In an earlier post we mentioned the “Cortana Analytics” suite as it was called at that time. The name has changed to Cortana Intelligence suite in the meantime.
There is an interesting link on the site: “What’s included”. Microsoft put 5 different categories of tools and solutions under the Cortana umbrella. We dive a bit deeper in them in this and future posts. There is a nice graphical overview on the Microsoft site, the different categories are the boxes in blue:
- Information Management
- Big data stores
- Machine learning and advanced analytics
- Dashboards and visualizations
In a series of posts we will go through all of them and where possible do the hands-on tutorials!
Note that the tutorials require an Azure subscription. All of the tutorials we did were also possible on a trial subscription on Azure. We provide links to the tutorials so you can test it yourself.
Under the information management category ou can find three subdivisions:
1. Data Factory
This is basically the tooling around creating, monitoring and storing the data. From the page:
- Create, schedule, orchestrate, and manage data pipelines
- Visualize data
- Connect to on-premises and cloud data sources
- Monitor data pipeline health
- Automate cloud resource management
So, what is this all about?
It is a collection of tools to automate, orchestrate and transform data. What is usually called ETL (extract, transform and load).
There is a dedicated service in Azure that provides pipelines where you can transform your data. You create (one or more) data sets that consume certain activities. A pipeline is a group of activities. The activities run on so-called linked services.
In order to build these different components you can use several methods: Powershell, Visual Studio or the Data Factory Editor. We did the test with the Data Factory Editor tutorial.
The tutorial is clear and easy to follow, at the end of the exercise we created a pipeline with a transformation activity (HDInsight Activity) that runs a Hive script on an on-demand HDInsight cluster. Nice!
2. Data Catalog
According to the site the data catalog is a “place” to let you find the data you need. From the page:
- Spend less time looking for data, and more time getting value from it.
- Register enterprise data assets.
- Discover data assets and unlock their potential.
- Capture tribal knowledge to make data more understandable.
- Bridge the gap between IT and the business, allowing everyone to contribute their insights.
- Let your data live where you want it; connect with the tools you choose
Control who can discover registered data assets.
- Integrate into existing tools and processes with open REST APIs.
The data catalog is a place that lists all data sources that users can access in your company. First, as an administrator you register the different sources in the catalog. You can enrich the sources with extra information (metadata) that can be used for searching. Please note that the data itself is NOT copied to the catalog, but you can choose to upload “preview” data.
The purpose is two-fold:
1) it is a catalog that you can use to find and browse for data sources, check the data-model and get some preview of the data (if applicable). Also, users can annotate the content with their own words.
2) You can use the catalog to consume data sources, it acts then like some kind of “proxy” to the actual data source. In this way users do not need to know all the technical details of the data source.
We did the test, based on the exercises provided here.
Once again, the tutorial is clear and easy to follow, we had some hiccups with certain parts, but that were beginners errors.
⇒ Only one Data Catalog can be made per subscription (at this date), but why need more?

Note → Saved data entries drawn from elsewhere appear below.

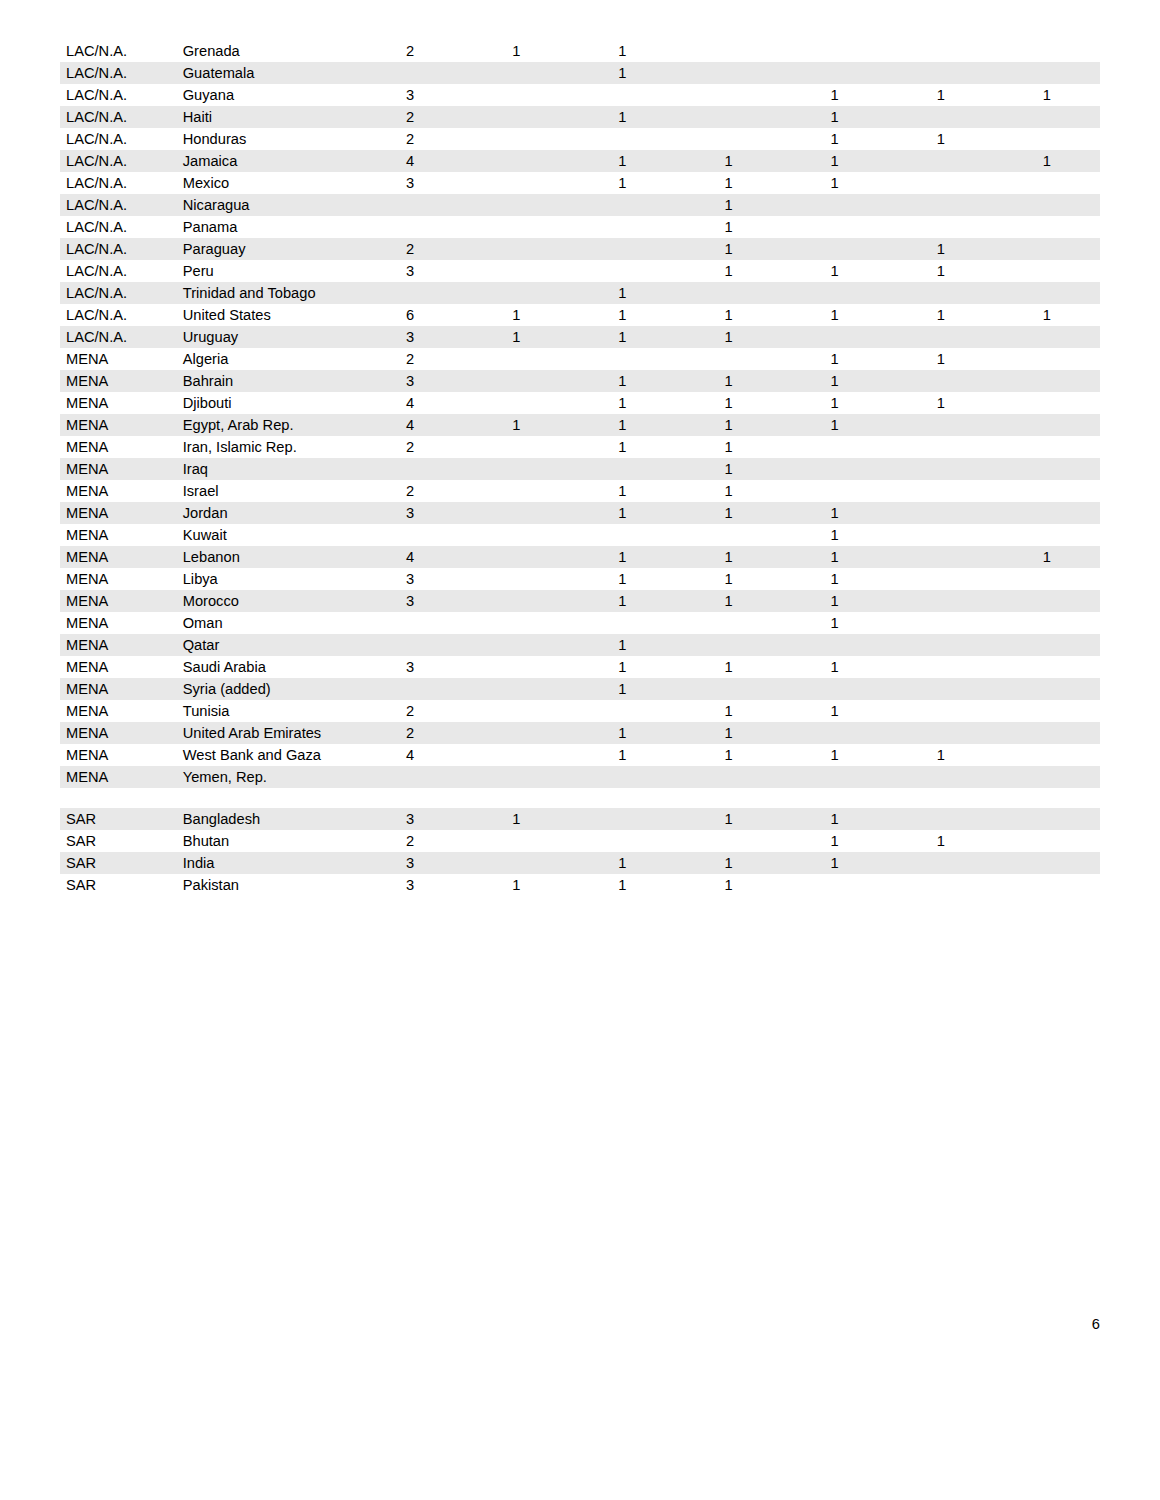| LAC/N.A. | Grenada | 2 | 1 | 1 | | | | |
| LAC/N.A. | Guatemala | | | 1 | | | | |
| LAC/N.A. | Guyana | 3 | | | | 1 | 1 | 1 |
| LAC/N.A. | Haiti | 2 | | 1 | | 1 | | |
| LAC/N.A. | Honduras | 2 | | | | 1 | 1 | |
| LAC/N.A. | Jamaica | 4 | | 1 | 1 | 1 | | 1 |
| LAC/N.A. | Mexico | 3 | | 1 | 1 | 1 | | |
| LAC/N.A. | Nicaragua | | | | 1 | | | |
| LAC/N.A. | Panama | | | | 1 | | | |
| LAC/N.A. | Paraguay | 2 | | | 1 | | 1 | |
| LAC/N.A. | Peru | 3 | | | 1 | 1 | 1 | |
| LAC/N.A. | Trinidad and Tobago | | | 1 | | | | |
| LAC/N.A. | United States | 6 | 1 | 1 | 1 | 1 | 1 | 1 |
| LAC/N.A. | Uruguay | 3 | 1 | 1 | 1 | | | |
| MENA | Algeria | 2 | | | | 1 | 1 | |
| MENA | Bahrain | 3 | | 1 | 1 | 1 | | |
| MENA | Djibouti | 4 | | 1 | 1 | 1 | 1 | |
| MENA | Egypt, Arab Rep. | 4 | 1 | 1 | 1 | 1 | | |
| MENA | Iran, Islamic Rep. | 2 | | 1 | 1 | | | |
| MENA | Iraq | | | | 1 | | | |
| MENA | Israel | 2 | | 1 | 1 | | | |
| MENA | Jordan | 3 | | 1 | 1 | 1 | | |
| MENA | Kuwait | | | | | 1 | | |
| MENA | Lebanon | 4 | | 1 | 1 | 1 | | 1 |
| MENA | Libya | 3 | | 1 | 1 | 1 | | |
| MENA | Morocco | 3 | | 1 | 1 | 1 | | |
| MENA | Oman | | | | | 1 | | |
| MENA | Qatar | | | 1 | | | | |
| MENA | Saudi Arabia | 3 | | 1 | 1 | 1 | | |
| MENA | Syria (added) | | | 1 | | | | |
| MENA | Tunisia | 2 | | | 1 | 1 | | |
| MENA | United Arab Emirates | 2 | | 1 | 1 | | | |
| MENA | West Bank and Gaza | 4 | | 1 | 1 | 1 | 1 | |
| MENA | Yemen, Rep. | | | | | | | |
| SAR | Bangladesh | 3 | 1 | | 1 | 1 | | |
| SAR | Bhutan | 2 | | | | 1 | 1 | |
| SAR | India | 3 | | 1 | 1 | 1 | | |
| SAR | Pakistan | 3 | 1 | 1 | 1 | | | |
6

⇒ You need Azure Active Directory setup, no access with other accounts.
3. Event Hubs
The purpose of the even hubs is to log events and to connect devices. It is what is often called a “publish-subscribe” model where you can log millions of events per second and send them (“streaming”) into different applications. The is a very good description of the concepts in this article.
And there is even a tutorial, it can be found here. We didn’t test it yet but will come back to it later in another ioT context.
To see what the infrastructure can take on incoming (ingress) and outgoing (egress) and how much and long data stored, you can refer to following FAQ.
We will do some practical testing in the future where we will test the infrastructure with actual data coming from ioT devices. Note that this infrastructure relies completely on Azure. There is a possibility to work in a hybrid scenario, where the Service layer is on premise. This might be a good situation for high volume and high velocity data. You can find more info here.
The content on the site is evolving fast (see some article dates on the samples and tutorials). It is worth mentioning that in the few trials we did we got very good support from the Azure team.
It seems that Microsoft is working very hard to get their Information Management concepts and tools in place. Something to follow in the coming months…
In our next posts we will take a closer look at what the “Big data stores” and “Machine Learning and advanced analytics” is all about.